-- Problem --
Count the lines in the records below that contain the word "Left", and give that figure alone.

Items from a data source:
* * * *
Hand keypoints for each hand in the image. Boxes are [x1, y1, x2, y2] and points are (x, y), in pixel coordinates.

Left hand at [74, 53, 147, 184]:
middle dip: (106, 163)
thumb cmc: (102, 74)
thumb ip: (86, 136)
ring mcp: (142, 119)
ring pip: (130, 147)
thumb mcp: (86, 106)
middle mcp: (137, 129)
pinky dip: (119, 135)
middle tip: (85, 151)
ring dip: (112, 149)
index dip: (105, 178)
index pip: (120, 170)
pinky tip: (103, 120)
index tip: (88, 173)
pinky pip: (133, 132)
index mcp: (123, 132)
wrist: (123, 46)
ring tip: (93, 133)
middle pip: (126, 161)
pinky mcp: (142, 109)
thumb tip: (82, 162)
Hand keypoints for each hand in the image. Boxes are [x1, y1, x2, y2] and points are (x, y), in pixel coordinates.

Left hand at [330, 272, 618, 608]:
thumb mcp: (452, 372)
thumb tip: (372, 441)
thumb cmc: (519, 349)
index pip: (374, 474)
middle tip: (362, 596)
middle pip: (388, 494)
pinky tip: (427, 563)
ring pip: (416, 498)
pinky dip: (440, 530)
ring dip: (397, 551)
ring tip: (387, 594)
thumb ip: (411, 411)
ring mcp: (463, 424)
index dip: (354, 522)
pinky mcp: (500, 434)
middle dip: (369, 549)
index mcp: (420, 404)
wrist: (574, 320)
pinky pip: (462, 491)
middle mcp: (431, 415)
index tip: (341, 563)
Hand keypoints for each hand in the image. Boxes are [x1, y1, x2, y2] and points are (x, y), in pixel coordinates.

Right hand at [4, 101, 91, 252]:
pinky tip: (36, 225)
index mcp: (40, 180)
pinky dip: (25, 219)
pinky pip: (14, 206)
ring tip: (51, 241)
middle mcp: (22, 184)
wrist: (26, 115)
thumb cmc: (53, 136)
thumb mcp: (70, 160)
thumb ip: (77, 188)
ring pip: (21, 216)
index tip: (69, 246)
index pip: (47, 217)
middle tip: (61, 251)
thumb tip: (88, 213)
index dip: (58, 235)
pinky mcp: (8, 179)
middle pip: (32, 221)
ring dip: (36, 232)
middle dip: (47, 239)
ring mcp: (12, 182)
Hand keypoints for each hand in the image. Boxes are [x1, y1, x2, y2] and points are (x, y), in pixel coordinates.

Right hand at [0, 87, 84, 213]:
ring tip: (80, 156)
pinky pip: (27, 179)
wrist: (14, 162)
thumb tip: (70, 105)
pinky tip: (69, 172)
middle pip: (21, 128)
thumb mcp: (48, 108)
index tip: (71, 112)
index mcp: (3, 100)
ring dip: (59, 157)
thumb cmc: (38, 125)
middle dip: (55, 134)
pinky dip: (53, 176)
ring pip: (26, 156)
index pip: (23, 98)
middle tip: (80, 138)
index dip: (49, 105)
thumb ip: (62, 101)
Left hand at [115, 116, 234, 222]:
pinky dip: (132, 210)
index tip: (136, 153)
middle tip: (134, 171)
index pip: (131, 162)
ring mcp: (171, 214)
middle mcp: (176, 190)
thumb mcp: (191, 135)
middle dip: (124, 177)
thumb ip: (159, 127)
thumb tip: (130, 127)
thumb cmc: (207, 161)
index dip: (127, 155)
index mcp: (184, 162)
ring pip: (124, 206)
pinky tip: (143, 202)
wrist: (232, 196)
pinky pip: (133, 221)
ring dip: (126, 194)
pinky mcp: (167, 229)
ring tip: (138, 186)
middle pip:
* * * *
-- Exercise output --
3